Document structure recognition data
※
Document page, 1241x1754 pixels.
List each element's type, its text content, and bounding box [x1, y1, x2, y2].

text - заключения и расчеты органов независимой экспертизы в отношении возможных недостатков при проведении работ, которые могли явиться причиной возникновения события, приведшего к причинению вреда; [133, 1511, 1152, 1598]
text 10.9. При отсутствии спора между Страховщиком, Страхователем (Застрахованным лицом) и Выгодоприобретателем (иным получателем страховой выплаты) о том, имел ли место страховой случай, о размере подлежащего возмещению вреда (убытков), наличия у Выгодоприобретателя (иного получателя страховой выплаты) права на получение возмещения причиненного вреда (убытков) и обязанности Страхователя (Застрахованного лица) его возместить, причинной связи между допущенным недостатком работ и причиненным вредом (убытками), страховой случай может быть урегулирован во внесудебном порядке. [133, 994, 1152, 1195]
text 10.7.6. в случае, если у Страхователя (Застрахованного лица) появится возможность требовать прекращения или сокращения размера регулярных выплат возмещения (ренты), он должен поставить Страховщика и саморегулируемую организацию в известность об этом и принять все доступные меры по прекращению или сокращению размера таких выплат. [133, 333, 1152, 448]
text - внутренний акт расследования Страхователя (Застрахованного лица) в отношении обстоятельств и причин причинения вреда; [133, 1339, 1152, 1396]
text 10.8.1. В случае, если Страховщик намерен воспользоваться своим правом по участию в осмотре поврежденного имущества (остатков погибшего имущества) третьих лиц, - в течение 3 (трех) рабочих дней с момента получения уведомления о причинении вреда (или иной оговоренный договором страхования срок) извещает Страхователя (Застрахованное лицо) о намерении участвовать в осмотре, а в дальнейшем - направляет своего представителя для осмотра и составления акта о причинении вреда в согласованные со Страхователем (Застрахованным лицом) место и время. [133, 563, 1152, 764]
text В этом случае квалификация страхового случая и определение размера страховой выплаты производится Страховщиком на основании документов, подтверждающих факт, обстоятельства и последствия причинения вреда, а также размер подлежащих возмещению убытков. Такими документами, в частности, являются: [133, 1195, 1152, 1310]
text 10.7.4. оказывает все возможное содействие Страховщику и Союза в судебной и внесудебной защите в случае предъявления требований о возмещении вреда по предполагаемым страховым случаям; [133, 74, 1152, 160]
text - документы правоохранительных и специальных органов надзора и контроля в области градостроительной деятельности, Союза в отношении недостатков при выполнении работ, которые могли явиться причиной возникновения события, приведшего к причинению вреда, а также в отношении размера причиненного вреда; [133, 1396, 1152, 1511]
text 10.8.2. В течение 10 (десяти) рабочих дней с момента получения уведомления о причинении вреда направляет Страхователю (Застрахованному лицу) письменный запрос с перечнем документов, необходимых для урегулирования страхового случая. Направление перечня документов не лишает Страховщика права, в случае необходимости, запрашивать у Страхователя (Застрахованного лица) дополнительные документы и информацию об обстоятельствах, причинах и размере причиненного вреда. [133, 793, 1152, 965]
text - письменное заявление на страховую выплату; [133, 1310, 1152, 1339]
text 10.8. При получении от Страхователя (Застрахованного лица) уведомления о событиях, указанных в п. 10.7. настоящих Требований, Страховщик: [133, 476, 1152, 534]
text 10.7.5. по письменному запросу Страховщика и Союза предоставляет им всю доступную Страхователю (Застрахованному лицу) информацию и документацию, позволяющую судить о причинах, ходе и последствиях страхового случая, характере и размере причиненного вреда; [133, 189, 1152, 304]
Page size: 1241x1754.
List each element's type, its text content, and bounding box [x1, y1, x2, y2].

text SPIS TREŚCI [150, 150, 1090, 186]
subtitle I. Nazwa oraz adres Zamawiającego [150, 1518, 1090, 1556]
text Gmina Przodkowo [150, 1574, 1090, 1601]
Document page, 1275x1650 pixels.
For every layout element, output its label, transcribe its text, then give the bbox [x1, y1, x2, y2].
※
→ Task requirements
Set down the entries again, exactly as they stand above.

→ Output of the task
Document page, 1241x1754 pixels.
List each element's type, its text content, and bounding box [x1, y1, x2, y2].

text - заключения и расчеты органов независимой экспертизы в отношении возможных недостатков при проведении работ, которые могли явиться причиной возникновения события, приведшего к причинению вреда; [133, 1511, 1152, 1598]
text 10.9. При отсутствии спора между Страховщиком, Страхователем (Застрахованным лицом) и Выгодоприобретателем (иным получателем страховой выплаты) о том, имел ли место страховой случай, о размере подлежащего возмещению вреда (убытков), наличия у Выгодоприобретателя (иного получателя страховой выплаты) права на получение возмещения причиненного вреда (убытков) и обязанности Страхователя (Застрахованного лица) его возместить, причинной связи между допущенным недостатком работ и причиненным вредом (убытками), страховой случай может быть урегулирован во внесудебном порядке. [133, 994, 1152, 1195]
text 10.7.6. в случае, если у Страхователя (Застрахованного лица) появится возможность требовать прекращения или сокращения размера регулярных выплат возмещения (ренты), он должен поставить Страховщика и саморегулируемую организацию в известность об этом и принять все доступные меры по прекращению или сокращению размера таких выплат. [133, 333, 1152, 448]
text - внутренний акт расследования Страхователя (Застрахованного лица) в отношении обстоятельств и причин причинения вреда; [133, 1339, 1152, 1396]
text 10.8.1. В случае, если Страховщик намерен воспользоваться своим правом по участию в осмотре поврежденного имущества (остатков погибшего имущества) третьих лиц, - в течение 3 (трех) рабочих дней с момента получения уведомления о причинении вреда (или иной оговоренный договором страхования срок) извещает Страхователя (Застрахованное лицо) о намерении участвовать в осмотре, а в дальнейшем - направляет своего представителя для осмотра и составления акта о причинении вреда в согласованные со Страхователем (Застрахованным лицом) место и время. [133, 563, 1152, 764]
text В этом случае квалификация страхового случая и определение размера страховой выплаты производится Страховщиком на основании документов, подтверждающих факт, обстоятельства и последствия причинения вреда, а также размер подлежащих возмещению убытков. Такими документами, в частности, являются: [133, 1195, 1152, 1310]
text 10.7.4. оказывает все возможное содействие Страховщику и Союза в судебной и внесудебной защите в случае предъявления требований о возмещении вреда по предполагаемым страховым случаям; [133, 74, 1152, 160]
text - документы правоохранительных и специальных органов надзора и контроля в области градостроительной деятельности, Союза в отношении недостатков при выполнении работ, которые могли явиться причиной возникновения события, приведшего к причинению вреда, а также в отношении размера причиненного вреда; [133, 1396, 1152, 1511]
text 10.8.2. В течение 10 (десяти) рабочих дней с момента получения уведомления о причинении вреда направляет Страхователю (Застрахованному лицу) письменный запрос с перечнем документов, необходимых для урегулирования страхового случая. Направление перечня документов не лишает Страховщика права, в случае необходимости, запрашивать у Страхователя (Застрахованного лица) дополнительные документы и информацию об обстоятельствах, причинах и размере причиненного вреда. [133, 793, 1152, 965]
text - письменное заявление на страховую выплату; [133, 1310, 1152, 1339]
text 10.8. При получении от Страхователя (Застрахованного лица) уведомления о событиях, указанных в п. 10.7. настоящих Требований, Страховщик: [133, 476, 1152, 534]
text 10.7.5. по письменному запросу Страховщика и Союза предоставляет им всю доступную Страхователю (Застрахованному лицу) информацию и документацию, позволяющую судить о причинах, ходе и последствиях страхового случая, характере и размере причиненного вреда; [133, 189, 1152, 304]
Page size: 1241x1754.
List each element's type, its text content, and bounding box [x1, y1, x2, y2].

text SPIS TREŚCI [150, 150, 1090, 186]
subtitle I. Nazwa oraz adres Zamawiającego [150, 1518, 1090, 1556]
text Gmina Przodkowo [150, 1574, 1090, 1601]
Document page, 1275x1650 pixels.
For every layout element, output its label, transcribe its text, then give the bbox [x1, y1, x2, y2].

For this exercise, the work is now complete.